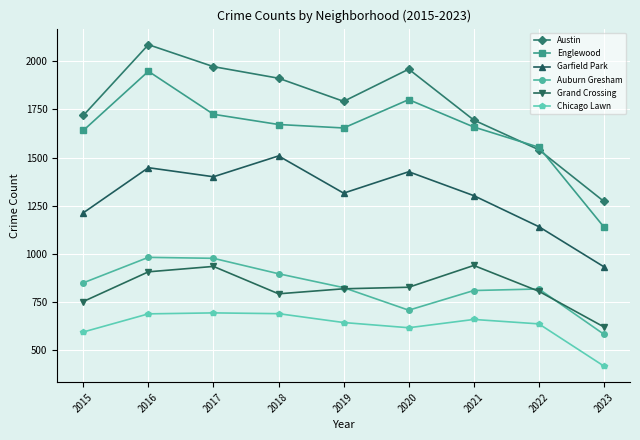

True or false: Garfield Park and Austin cross at least once.

False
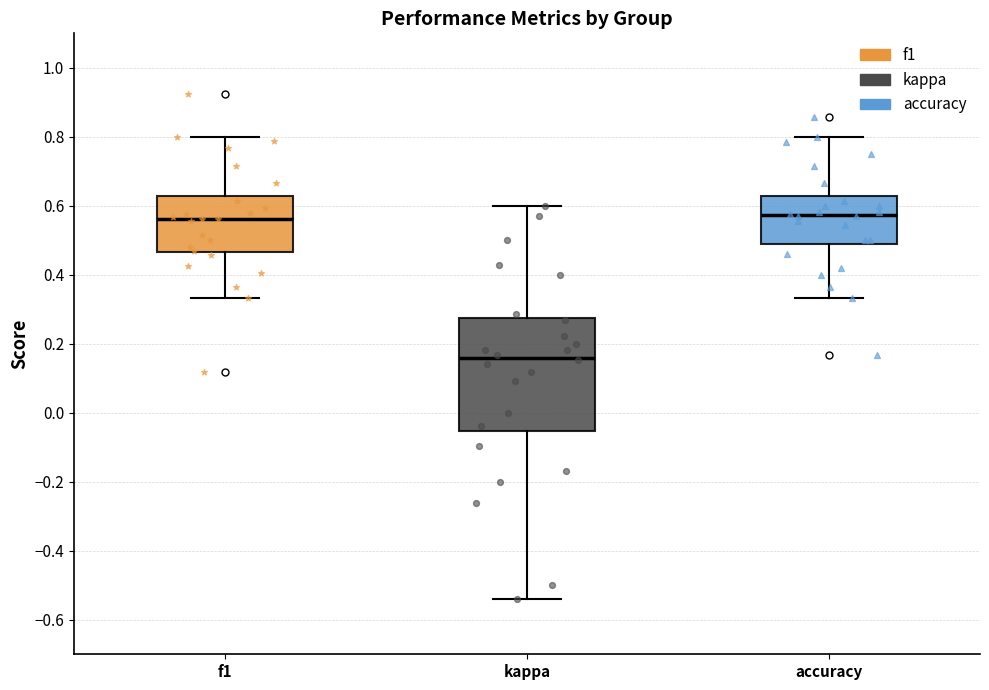

Reading left to right, read every box against the y-axis: the position of its median line, the range the box covers, and the ends of its whiskers. The values are not printed on the chart, so give them approximately, as read against the axis.

f1: median 0.56, box 0.46 to 0.62, whiskers 0.34 to 0.80
kappa: median 0.16, box -0.06 to 0.28, whiskers -0.54 to 0.60
accuracy: median 0.58, box 0.50 to 0.62, whiskers 0.34 to 0.80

┄┄┄┄┄┄┄┄┄┄

Format the rows above as a JSON array of strings, one string per line, omitting blank lines and the pictures.

▶ Solved problem:
[
  "True or false: Garfield Park and Austin cross at least once.",
  "False",
  "Reading left to right, read every box against the y-axis: the position of its median line, the range the box covers, and the ends of its whiskers. The values are not printed on the chart, so give them approximately, as read against the axis.",
  "f1: median 0.56, box 0.46 to 0.62, whiskers 0.34 to 0.80",
  "kappa: median 0.16, box -0.06 to 0.28, whiskers -0.54 to 0.60",
  "accuracy: median 0.58, box 0.50 to 0.62, whiskers 0.34 to 0.80"
]